I am importing an Excel file into R, where the date format in Excel is "27-02-2012". However, once I import the dataset into R with the code below:

#Loading packages
library(tidyverse)
library(readxl)
library(writexl)
library(stringr)
library(textclean)
library(lubridate)
library(zoo)

import data

data_corpus <- read_excel("data.xlsx",
                                   sheet= "xyz")

The date format in some rows stays as "27-02-2012", while other rows look as follows "40911".

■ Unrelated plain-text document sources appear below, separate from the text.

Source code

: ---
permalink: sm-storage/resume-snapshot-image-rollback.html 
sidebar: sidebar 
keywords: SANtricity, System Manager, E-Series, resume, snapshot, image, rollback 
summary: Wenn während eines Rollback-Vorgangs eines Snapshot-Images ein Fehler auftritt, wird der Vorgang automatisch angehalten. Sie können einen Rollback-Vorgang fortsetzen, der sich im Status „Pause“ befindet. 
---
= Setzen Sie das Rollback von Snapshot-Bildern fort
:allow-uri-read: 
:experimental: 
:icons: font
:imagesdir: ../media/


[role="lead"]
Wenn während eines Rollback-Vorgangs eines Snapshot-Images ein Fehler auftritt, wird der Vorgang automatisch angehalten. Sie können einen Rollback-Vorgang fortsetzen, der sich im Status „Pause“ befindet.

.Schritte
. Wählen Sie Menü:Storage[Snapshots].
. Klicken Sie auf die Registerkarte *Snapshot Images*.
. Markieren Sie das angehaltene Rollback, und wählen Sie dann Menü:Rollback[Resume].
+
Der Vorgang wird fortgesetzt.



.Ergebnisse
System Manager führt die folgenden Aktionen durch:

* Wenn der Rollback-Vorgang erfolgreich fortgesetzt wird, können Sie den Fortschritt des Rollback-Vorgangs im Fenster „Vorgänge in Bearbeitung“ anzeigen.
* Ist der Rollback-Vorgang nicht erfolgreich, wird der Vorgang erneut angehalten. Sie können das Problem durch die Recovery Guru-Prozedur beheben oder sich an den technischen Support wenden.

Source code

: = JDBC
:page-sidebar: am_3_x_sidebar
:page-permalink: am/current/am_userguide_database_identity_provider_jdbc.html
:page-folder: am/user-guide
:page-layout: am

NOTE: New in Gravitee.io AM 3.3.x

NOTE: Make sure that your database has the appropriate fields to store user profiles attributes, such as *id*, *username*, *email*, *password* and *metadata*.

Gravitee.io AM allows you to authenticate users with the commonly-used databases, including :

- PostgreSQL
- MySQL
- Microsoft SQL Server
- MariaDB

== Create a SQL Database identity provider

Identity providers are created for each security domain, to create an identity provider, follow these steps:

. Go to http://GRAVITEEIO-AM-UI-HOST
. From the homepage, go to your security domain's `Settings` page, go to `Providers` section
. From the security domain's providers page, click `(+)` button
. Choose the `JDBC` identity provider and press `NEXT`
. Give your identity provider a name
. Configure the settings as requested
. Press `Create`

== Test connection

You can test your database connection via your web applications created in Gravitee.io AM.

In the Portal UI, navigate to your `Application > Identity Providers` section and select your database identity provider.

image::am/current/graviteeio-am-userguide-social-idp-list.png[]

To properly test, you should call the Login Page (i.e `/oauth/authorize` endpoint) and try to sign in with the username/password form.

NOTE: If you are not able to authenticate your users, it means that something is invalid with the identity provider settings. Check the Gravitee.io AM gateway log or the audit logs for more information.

Is it possible to convert all values under the "date" column to have the following format: "27-02-2012"?

Here is a data exmaple:

sapply(data_corpus, class)

output:

   post                      date                  
  "character"               "character" 

I have tried the following code, but it turns all values in "date" into NAs:

data_corpus$date <- as_date(data_corpus$date)

Sample:

data_corpus$post[2]
[1] this is really unfortunateا"
> data_corpus$date[2]
[1] "27-02-2012"
nesta13
  • 95
  • 6
  • 1
    Potential duplicate here https://stackoverflow.com/questions/43230470/how-to-convert-excel-date-format-to-proper-date-in-r – Harrison Jones Apr 08 '22 at 20:33
  • 1
    It looks like the "date" column in Excel is a mixture of dates and character strings representing dates. It might be easier to edit the Excel file to ensure the whole column is in the same format. In R you will have to separate the numbers from the strings and follow the link in the previous comment to covert the number and read the documentation for `as.Date()` & `strptime()` functions. – Dave2e Apr 09 '22 at 04:26

1 Answers1

3

Try using the col_types parameter

data_corpus <- read_excel("data.xlsx", sheet= "xyz", col_types = c("text", "date"))
Marcus
  • 3,478
  • 1
  • 7
  • 16